Esa es una de las razones por las cuales Causa Justa, movimiento de más de 90 organizaciones y colectivos de mujeres , lleva de regreso el tema a la Corte Constitucional en busca de la despenalización total del aborto, haciendo que sea eliminado como delito en el Código Penal, y que se reconozca su protección como un derecho y un servicio de salud que debe ser gratuito y seguro. Lo inédito es que la demanda está en un momento decisivo. Hay dos ponencias a favor de la despenalización del aborto, presentadas por magistrados hombres, que deberán ser resueltas antes de que termine noviembre. Y aunque el debate apenas empezó, ya se conocen las posturas de la mayoría de los togados en expedientes anteriores y se sabe que el desempate a favor o en contra estaría en manos de una mujer.
El tema ha sacudido y resonado con fuerza en las redes sociales y hasta Fátima, desde su casa, en una zona semirrural de Guatemala, opina que la despenalización del aborto en Colombia sería muy importante para la región: “Yo estoy a favor del aborto legal y seguro, porque creo que es una oportunidad para decidir sobre nuestras vidas, máxime en una situación de violencia en donde definitivamente no estás en condiciones de traer un hijo al mundo. También creo que los derechos sexuales y reproductivos, como una educación sexual de calidad, deben integrarse a la vida humana sin tabú”.

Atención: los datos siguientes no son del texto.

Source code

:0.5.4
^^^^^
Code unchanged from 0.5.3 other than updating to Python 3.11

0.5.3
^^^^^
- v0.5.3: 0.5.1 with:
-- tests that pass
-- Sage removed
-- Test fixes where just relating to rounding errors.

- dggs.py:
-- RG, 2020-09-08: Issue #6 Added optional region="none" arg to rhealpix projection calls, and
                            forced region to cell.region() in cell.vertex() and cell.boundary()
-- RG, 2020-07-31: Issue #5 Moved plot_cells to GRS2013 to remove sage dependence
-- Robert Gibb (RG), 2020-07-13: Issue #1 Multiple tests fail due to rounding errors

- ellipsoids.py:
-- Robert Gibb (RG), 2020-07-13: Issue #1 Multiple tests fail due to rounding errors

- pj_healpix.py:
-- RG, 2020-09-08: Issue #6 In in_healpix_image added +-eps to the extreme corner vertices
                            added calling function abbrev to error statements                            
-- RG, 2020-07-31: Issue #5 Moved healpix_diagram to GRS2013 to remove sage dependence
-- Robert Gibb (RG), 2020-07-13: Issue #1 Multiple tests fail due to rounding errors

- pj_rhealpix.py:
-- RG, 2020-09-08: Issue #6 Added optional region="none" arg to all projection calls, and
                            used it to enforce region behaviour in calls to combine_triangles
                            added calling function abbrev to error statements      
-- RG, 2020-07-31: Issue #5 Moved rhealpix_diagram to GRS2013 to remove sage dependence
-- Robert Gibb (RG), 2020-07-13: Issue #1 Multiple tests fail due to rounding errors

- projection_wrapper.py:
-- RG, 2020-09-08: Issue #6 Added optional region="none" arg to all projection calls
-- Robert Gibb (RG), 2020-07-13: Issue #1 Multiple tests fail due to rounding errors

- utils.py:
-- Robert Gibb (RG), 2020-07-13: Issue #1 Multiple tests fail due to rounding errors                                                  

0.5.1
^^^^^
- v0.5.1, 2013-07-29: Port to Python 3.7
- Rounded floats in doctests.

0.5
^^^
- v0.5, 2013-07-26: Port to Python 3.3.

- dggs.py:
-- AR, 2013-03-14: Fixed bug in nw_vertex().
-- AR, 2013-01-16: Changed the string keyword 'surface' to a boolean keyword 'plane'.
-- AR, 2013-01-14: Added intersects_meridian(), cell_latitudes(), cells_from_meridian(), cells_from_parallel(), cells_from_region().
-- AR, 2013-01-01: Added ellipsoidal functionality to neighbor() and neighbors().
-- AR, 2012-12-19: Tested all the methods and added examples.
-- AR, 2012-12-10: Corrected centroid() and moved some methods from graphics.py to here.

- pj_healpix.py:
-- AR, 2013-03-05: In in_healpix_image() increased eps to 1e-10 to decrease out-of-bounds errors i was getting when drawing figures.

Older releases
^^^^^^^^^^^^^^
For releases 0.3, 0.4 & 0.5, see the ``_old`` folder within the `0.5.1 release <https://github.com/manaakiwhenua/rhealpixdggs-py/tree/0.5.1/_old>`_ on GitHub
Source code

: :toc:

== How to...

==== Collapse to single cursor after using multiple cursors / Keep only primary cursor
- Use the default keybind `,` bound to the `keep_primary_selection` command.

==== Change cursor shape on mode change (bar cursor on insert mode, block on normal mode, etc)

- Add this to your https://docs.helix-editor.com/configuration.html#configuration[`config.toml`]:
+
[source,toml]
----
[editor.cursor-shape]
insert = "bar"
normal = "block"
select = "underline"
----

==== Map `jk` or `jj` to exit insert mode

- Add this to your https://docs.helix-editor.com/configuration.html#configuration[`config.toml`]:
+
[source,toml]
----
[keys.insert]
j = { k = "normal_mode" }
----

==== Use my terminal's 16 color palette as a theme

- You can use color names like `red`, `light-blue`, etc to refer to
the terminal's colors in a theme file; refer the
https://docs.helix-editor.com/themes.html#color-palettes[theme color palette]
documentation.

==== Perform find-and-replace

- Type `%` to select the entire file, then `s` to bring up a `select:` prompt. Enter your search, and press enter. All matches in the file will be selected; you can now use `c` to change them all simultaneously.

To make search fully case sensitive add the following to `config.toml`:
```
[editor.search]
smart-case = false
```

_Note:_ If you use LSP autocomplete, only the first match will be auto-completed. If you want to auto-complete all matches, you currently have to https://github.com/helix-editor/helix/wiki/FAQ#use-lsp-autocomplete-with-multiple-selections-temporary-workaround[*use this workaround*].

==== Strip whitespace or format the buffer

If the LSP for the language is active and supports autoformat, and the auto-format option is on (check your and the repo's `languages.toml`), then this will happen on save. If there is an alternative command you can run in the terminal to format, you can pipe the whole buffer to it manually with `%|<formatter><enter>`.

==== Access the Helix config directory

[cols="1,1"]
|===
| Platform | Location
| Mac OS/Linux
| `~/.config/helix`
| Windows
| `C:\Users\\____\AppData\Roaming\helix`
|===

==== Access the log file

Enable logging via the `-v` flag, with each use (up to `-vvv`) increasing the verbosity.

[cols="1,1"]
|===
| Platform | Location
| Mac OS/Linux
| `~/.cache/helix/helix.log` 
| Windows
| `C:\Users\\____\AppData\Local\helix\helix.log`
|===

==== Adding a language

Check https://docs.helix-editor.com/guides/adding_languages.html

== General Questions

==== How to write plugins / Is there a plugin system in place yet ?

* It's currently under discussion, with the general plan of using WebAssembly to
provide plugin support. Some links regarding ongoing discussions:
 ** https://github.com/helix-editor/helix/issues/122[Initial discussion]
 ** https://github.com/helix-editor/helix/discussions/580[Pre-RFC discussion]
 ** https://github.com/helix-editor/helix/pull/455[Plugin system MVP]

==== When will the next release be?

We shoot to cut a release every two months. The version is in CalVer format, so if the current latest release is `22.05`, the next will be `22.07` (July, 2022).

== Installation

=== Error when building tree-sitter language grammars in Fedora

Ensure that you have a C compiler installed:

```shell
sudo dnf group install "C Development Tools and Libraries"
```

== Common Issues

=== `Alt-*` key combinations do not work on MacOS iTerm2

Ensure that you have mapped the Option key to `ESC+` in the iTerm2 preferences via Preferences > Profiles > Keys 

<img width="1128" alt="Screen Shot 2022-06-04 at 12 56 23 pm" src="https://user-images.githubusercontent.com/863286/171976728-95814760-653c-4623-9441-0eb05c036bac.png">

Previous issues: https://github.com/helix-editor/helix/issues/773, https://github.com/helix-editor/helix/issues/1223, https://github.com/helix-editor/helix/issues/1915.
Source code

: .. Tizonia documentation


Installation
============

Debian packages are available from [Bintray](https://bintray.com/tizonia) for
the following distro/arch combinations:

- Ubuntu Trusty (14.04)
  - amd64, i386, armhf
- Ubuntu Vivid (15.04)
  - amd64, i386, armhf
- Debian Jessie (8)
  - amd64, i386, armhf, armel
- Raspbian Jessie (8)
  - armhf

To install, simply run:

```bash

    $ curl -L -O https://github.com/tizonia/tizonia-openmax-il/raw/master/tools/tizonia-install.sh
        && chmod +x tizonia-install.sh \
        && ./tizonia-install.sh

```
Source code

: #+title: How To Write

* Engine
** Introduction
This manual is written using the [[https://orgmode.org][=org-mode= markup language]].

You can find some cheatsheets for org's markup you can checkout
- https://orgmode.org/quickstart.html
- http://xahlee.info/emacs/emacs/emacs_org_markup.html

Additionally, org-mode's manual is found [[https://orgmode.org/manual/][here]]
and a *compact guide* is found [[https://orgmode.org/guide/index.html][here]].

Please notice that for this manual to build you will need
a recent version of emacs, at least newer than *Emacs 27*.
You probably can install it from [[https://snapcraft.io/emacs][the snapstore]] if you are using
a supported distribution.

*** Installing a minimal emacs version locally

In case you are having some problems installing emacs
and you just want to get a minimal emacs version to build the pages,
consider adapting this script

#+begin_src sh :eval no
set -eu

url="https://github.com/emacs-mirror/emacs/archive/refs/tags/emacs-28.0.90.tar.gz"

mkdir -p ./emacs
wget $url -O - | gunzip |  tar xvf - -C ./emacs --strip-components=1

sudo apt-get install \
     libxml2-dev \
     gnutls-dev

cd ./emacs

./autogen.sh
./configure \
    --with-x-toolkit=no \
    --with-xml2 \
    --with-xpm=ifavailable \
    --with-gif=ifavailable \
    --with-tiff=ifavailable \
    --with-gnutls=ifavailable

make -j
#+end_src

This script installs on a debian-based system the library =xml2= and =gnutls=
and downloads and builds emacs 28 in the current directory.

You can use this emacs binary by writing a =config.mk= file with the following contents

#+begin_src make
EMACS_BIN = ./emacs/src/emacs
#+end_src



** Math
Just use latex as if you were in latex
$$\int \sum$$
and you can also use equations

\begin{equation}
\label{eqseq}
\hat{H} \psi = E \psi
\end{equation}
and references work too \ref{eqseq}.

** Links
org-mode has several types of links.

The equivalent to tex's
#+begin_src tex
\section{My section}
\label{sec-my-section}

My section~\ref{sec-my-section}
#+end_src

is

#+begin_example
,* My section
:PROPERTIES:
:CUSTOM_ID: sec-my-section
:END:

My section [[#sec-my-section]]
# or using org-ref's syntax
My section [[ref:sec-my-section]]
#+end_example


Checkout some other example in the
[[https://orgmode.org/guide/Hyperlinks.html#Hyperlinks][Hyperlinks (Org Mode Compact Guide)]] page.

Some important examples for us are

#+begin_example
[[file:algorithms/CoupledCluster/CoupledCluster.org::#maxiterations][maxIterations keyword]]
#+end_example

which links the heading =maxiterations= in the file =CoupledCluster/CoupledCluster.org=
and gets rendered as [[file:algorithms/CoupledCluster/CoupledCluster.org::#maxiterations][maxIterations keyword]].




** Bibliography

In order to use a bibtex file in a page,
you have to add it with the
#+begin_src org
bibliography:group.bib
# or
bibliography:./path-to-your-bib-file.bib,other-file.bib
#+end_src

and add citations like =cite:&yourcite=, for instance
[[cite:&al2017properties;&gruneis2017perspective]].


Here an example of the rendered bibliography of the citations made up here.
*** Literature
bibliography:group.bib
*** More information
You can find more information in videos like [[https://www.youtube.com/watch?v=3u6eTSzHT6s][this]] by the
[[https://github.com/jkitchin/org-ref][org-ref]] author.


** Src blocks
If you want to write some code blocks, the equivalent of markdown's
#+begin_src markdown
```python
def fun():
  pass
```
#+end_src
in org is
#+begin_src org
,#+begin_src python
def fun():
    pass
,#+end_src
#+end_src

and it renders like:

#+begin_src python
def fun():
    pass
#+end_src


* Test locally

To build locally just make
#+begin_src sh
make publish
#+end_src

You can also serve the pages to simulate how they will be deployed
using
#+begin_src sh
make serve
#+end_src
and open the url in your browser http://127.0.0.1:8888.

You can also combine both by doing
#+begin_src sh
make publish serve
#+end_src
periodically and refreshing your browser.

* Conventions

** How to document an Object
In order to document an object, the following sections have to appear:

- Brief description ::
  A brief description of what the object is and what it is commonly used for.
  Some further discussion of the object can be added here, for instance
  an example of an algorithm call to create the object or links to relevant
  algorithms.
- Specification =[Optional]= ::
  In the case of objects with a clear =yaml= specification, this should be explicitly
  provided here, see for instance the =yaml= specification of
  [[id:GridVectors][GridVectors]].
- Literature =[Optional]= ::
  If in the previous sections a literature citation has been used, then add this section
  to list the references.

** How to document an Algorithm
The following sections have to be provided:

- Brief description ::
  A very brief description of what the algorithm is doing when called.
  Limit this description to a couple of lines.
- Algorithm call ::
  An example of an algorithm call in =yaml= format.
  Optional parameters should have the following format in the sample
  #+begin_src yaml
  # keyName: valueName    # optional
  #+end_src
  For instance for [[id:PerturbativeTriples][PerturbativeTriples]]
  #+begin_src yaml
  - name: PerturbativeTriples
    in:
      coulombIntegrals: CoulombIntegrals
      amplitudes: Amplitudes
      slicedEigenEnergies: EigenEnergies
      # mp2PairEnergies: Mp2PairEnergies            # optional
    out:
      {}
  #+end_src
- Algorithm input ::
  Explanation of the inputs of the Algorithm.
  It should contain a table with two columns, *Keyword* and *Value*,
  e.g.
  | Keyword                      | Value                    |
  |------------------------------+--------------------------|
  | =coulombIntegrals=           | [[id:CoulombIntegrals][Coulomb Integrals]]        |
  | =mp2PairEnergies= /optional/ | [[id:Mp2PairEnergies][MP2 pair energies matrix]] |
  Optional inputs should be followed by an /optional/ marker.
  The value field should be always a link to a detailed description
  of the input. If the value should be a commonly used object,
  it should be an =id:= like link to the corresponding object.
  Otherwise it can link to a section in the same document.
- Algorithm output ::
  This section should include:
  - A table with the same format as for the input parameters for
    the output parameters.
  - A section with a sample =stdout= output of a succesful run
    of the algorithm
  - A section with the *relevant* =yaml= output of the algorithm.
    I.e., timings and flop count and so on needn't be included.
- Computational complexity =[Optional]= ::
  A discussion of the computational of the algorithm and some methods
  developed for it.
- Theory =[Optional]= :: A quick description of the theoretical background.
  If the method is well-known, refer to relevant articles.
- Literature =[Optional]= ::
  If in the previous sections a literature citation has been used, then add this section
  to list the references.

Fátima y Marianny saben que la solución a las maternidades tempranas no es solo el aborto, pues todavía les debemos a las niñas un cambio cultural profundo que sacuda imaginarios que siguen vigentes, como la sexualización de sus cuerpos desde temprana edad o la romantización de la maternidad: eso de pensar que toda niña es una madre en potencia cuando ni siquiera ha terminado su proceso identitario y lo más probable es que solo quiera ser niña un día más.
*La identidad fue reservada por razones de seguridad e intimidad.